Newswise — What are we drinking and what does it say about who we are?

That’s the question Temple historian Bryant Simon contemplated one day five years ago while sitting in a Starbucks. And it’s one he addresses in his new book, Everything but the Coffee: Learning about America from Starbucks (University of California Press, October 2009).

But, Everything but the Coffee is not just about Starbucks. It’s about what Starbucks’ success and recent downturn says about America, Americans and our search for meaning, community, justice and relevance in the 21st century.

For the book, Simon visited and revisited over 400 Starbucks in ten countries — purposely dropping in on the same stores at different times of the day, positioning himself differently each time, at a table or near the counter. He invited linguists, branders, colorologists and teenagers to join him and “tell him what they saw” and once even surreptitiously ran off with a bag of Starbucks’ trash.

What he learned was that at its peak Starbucks thrived by giving Americans what they thought they wanted, which wasn’t coffee. It was predictability, class standing, a sense of community, more natural and authentic products, and a sense of themselves as caring and more benevolent individuals.

“You rent out space for work or a meeting or pay for a chair for twenty minutes of relaxation, or maybe you use it as a place to show off your good taste. Go to this place with art on the walls and jazz flowing out the speakers and you become sophisticated, arty, eco-friendly and cosmopolitan. But this isn’t necessarily who you are; this is an image you pay a premium to display,” said Simon.

According to Simon, Starbucks’ skyrocketing success demonstrates how deeply consumption has steeped into our lives—how much energy, emotion and time we invest in what we buy as a representation of who we are.

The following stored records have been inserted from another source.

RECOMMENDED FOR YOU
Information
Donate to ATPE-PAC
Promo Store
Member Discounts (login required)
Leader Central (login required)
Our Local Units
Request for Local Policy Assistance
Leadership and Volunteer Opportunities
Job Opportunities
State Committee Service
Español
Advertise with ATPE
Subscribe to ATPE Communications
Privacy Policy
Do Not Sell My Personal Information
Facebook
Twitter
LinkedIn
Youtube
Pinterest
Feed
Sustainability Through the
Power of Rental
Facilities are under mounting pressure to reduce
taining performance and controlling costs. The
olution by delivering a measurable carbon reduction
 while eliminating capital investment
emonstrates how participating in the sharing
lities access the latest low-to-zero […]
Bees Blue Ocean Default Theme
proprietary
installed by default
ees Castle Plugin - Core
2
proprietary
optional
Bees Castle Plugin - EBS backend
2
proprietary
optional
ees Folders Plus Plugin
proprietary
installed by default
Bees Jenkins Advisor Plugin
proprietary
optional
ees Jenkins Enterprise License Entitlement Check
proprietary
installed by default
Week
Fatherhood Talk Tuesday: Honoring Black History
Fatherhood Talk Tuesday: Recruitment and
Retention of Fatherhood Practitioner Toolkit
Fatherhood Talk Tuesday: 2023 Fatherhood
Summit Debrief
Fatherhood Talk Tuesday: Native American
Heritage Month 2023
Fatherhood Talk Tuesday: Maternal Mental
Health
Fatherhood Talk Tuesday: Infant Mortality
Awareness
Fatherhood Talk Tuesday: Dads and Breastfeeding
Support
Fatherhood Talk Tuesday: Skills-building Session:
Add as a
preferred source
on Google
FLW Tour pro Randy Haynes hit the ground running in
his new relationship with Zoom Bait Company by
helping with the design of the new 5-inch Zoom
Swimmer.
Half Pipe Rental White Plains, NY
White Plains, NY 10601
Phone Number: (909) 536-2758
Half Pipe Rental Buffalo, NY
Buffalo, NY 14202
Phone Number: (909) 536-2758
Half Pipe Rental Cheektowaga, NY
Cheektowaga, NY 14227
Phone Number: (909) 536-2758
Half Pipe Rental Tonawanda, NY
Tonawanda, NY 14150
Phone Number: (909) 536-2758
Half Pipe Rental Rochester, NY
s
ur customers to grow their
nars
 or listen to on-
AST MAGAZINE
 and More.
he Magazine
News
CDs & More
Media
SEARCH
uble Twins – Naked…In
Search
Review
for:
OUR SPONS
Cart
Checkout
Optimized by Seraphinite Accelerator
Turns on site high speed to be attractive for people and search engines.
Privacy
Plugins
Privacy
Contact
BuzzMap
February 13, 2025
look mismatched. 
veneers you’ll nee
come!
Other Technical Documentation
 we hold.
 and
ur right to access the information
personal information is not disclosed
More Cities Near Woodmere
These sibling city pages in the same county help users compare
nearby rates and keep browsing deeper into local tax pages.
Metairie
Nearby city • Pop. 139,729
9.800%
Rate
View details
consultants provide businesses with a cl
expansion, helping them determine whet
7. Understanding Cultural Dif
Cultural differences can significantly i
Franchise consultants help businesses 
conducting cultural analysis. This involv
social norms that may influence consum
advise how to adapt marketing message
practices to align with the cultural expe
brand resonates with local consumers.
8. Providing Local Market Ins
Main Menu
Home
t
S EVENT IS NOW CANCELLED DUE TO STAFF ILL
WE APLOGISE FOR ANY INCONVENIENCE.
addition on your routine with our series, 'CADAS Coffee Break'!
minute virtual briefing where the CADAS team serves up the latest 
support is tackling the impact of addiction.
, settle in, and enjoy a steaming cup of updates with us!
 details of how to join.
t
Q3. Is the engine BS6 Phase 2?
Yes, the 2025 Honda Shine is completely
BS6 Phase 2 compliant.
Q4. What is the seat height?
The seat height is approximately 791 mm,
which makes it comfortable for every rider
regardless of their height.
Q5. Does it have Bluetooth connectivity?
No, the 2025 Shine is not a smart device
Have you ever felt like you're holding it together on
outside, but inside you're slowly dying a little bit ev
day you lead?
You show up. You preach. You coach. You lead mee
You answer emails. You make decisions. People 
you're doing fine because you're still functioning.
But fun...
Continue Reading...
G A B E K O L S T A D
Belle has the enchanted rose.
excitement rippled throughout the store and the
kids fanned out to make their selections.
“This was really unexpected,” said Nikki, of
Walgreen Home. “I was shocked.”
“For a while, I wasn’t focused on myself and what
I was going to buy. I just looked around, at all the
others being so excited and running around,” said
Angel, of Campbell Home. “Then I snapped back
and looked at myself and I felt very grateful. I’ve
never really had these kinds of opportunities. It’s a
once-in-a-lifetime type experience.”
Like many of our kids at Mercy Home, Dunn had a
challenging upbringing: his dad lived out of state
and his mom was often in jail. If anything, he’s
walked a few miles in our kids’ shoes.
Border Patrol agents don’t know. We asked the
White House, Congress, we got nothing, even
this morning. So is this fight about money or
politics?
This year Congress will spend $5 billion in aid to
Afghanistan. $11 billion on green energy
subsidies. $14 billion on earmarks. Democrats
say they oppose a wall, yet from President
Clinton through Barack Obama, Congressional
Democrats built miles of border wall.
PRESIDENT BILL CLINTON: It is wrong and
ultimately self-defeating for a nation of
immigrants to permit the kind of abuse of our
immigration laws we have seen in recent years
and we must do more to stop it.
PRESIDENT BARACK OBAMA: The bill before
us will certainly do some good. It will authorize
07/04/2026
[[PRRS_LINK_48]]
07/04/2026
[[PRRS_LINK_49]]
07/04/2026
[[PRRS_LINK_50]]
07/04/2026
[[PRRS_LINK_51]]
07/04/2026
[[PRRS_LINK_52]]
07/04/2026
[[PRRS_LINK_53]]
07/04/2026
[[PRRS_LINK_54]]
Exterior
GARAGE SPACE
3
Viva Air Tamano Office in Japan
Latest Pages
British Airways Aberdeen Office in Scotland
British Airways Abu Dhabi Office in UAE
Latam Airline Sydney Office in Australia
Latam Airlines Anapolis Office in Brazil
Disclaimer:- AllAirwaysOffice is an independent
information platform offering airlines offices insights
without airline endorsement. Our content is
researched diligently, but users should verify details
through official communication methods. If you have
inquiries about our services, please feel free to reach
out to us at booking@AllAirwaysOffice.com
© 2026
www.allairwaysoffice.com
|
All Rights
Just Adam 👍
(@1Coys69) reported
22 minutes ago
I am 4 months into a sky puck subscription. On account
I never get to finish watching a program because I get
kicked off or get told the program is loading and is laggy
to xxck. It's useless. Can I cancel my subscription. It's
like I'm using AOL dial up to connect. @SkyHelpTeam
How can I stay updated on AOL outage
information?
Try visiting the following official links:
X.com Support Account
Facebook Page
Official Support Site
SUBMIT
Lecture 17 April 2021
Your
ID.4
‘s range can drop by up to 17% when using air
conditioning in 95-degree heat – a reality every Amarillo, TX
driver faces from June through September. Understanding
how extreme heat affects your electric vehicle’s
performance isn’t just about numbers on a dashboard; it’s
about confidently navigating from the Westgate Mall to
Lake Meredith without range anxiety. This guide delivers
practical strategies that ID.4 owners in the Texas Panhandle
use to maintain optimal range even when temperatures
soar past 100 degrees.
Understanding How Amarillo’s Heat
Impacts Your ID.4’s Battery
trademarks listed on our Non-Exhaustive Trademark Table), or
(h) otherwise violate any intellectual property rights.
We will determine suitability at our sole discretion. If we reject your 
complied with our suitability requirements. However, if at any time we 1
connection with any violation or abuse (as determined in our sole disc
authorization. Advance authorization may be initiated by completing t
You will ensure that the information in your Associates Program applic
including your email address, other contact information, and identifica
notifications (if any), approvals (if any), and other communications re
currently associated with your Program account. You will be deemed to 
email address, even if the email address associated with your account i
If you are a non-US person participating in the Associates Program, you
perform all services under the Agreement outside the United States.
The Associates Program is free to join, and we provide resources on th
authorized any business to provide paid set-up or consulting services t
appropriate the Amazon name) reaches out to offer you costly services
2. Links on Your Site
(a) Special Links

“As our sense of association and communalism have rolled back, buying has seeped in more and more aspects of daily life,” said Simon. “Starbucks used that retreat in public life to sell us what we want.”

And it worked for a while until it became all too common and Starbucks became just another coffee seller. “Now that Cosi and Panera look like Starbucks, it just doesn’t seem special. Even the company’s promises of doing good seemed to get spread thinner—especially when Ethiopian officials accused Starbucks of coffee colonialism,” he said.

But Simon is hopeful: “If the fundamental premise of the book is right—that Starbucks sells us back our desires, then the desires we have are the basis of a more just, more sane and a fairer kind of world. The success of Starbucks is, in essence, a plea for an older form of state action and everyday neighborhood involvement.”

“What we have to stop doing is believing that we can achieve what we want through buying—that will take more sustained work and analysis,” he said.